Slashdot Mirror


Survey: SOA Prominent On 2005 budgets

Michael S. Mimoso writes "A Yankee Group survey of 473 enterprise decision makers reveals that companies have put aside money for service-oriented architectures for 2005." This is a bigger deal than it sounds - if companies keep moving this away, it will mean a sea change in corporate technology usage - and change the way/why development is done. We're talking everything from SOAP stuff (ITMJ is part of OSTG) to wholesale ASP adoption like Salesforce.com.

7 of 138 comments (clear)

  1. My head hurts. by DAldredge · · Score: 5, Insightful

    Is it me, or does that article spend a page and lots of big words to basicly say nothing?

    1. Re:My head hurts. by aminorex · · Score: 3, Insightful

      You are right. No clothes on the emperor. Move along.

      --
      -I like my women like I like my tea: green-
  2. Comment removed by account_deleted · · Score: 5, Insightful

    Comment removed based on user account deletion

  3. Don't believe the hype by whatthef*ck · · Score: 3, Insightful

    SOA is the latest hype being pitched by vendors who want to sell expensive tools to solve non-existent problems.

    It will find its niche, like web services did, but it's not going to be the next big thing.

  4. SOA = Same Old Architecture by rkischuk · · Score: 3, Insightful
    How many times are they going to repackage the same thing and hope that enterprises start begging to throw money at it this time?

    Heard the hype once when it was SOAP. Heard the hype again when it was Web Services.
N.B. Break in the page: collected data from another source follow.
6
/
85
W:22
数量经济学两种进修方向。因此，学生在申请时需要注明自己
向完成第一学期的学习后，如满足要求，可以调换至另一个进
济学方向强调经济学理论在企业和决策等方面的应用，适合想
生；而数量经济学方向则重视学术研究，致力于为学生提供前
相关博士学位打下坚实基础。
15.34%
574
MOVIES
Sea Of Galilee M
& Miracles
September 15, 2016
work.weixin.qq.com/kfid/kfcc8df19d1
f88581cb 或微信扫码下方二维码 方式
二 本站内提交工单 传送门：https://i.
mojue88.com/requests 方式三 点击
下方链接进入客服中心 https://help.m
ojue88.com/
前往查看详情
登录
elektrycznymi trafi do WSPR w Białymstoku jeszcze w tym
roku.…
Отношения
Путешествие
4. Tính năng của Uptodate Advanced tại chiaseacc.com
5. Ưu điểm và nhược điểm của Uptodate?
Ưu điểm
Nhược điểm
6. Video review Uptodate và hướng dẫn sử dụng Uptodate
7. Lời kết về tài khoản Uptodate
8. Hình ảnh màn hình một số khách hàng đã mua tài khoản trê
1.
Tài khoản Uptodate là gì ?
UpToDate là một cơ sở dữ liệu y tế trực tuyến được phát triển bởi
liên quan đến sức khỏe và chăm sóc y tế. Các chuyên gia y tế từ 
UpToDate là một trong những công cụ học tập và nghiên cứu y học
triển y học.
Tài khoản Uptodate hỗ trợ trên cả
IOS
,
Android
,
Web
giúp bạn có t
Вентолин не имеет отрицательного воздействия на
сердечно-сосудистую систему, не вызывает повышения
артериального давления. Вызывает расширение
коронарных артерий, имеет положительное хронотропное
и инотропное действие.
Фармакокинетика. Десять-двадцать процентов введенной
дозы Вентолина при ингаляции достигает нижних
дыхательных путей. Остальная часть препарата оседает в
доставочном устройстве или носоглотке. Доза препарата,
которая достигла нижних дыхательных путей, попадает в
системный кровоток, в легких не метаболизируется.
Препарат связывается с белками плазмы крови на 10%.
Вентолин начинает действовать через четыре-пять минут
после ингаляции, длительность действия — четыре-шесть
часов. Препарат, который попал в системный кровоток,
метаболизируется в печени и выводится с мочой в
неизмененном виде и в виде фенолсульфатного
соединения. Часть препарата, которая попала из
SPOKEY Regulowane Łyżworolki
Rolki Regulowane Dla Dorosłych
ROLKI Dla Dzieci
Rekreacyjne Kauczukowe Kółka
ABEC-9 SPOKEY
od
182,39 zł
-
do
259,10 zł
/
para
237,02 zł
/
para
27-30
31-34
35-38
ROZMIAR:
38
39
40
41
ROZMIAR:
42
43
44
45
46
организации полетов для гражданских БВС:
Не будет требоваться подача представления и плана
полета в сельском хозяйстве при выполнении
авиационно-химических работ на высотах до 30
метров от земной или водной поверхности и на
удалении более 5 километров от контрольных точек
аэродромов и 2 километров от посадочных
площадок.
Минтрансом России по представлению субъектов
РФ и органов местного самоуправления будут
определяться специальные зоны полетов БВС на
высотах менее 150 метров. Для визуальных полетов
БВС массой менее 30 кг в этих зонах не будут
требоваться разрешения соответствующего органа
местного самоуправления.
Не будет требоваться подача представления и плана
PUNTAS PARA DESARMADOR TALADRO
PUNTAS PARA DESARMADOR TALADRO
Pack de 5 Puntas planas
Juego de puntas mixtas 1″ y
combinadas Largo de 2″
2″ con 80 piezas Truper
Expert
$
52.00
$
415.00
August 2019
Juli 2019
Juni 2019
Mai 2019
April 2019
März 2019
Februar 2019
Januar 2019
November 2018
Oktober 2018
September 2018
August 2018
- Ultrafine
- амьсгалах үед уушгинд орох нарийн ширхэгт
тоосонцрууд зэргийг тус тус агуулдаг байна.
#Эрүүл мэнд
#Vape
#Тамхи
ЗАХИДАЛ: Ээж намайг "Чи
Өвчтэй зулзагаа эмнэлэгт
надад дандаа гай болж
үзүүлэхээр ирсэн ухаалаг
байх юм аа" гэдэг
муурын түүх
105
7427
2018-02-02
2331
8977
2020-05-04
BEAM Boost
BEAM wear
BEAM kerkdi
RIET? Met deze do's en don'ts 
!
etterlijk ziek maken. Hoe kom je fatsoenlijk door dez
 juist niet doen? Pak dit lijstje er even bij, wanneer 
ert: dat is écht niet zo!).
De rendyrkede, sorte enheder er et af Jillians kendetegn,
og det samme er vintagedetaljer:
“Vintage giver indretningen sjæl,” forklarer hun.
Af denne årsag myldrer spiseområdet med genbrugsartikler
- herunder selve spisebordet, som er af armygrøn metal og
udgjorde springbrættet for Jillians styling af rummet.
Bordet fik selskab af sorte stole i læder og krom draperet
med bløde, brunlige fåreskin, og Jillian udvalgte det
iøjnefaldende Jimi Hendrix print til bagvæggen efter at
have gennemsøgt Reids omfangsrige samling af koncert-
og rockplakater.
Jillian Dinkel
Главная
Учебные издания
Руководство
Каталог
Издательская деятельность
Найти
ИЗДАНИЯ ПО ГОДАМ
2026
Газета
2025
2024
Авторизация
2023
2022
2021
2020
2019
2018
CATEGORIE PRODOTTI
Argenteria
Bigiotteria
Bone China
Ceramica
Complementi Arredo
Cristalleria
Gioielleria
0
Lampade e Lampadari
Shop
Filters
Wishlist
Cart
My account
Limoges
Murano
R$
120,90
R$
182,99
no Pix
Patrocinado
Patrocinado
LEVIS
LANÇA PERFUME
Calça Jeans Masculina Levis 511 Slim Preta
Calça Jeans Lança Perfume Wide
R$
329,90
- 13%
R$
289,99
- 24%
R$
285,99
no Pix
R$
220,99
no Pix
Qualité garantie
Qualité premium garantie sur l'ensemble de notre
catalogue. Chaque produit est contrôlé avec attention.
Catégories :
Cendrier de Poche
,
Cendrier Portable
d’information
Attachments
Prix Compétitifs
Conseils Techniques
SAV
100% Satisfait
Hearing it again as SOA. It's still the same thing - exposing parts of your business using XML over HTTP. Some will say SOA is about a philosophy, about loose coupling. What nitwits were writing tightly coupled web services? The problem there ISN'T the technology, it's the development philosophy, and products don't fix bad design.

    --
    Seen any BadMarketing lately?
  5. Re:ASPs by Smallpond · · Score: 4, Insightful

    As opposed to the current model for enterprise software:

    The vendor sells you the app and comes in and sets it up incorrectly. The guy who got the training and all of the manuals gets a better job and leaves. You didn't buy a service agreement, so you don't have the updates that you need. You have to set the clock back to 1998, because its not Y2K. And it only runs on Windows NT, Service pack 2, with constant attention required to keep the log files from overflowing.

  6. Re:um by starm_ · · Score: 4, Insightful

    Its a new way of doing something that has been done well since forever but now in XML. So that means it is better and will change the world.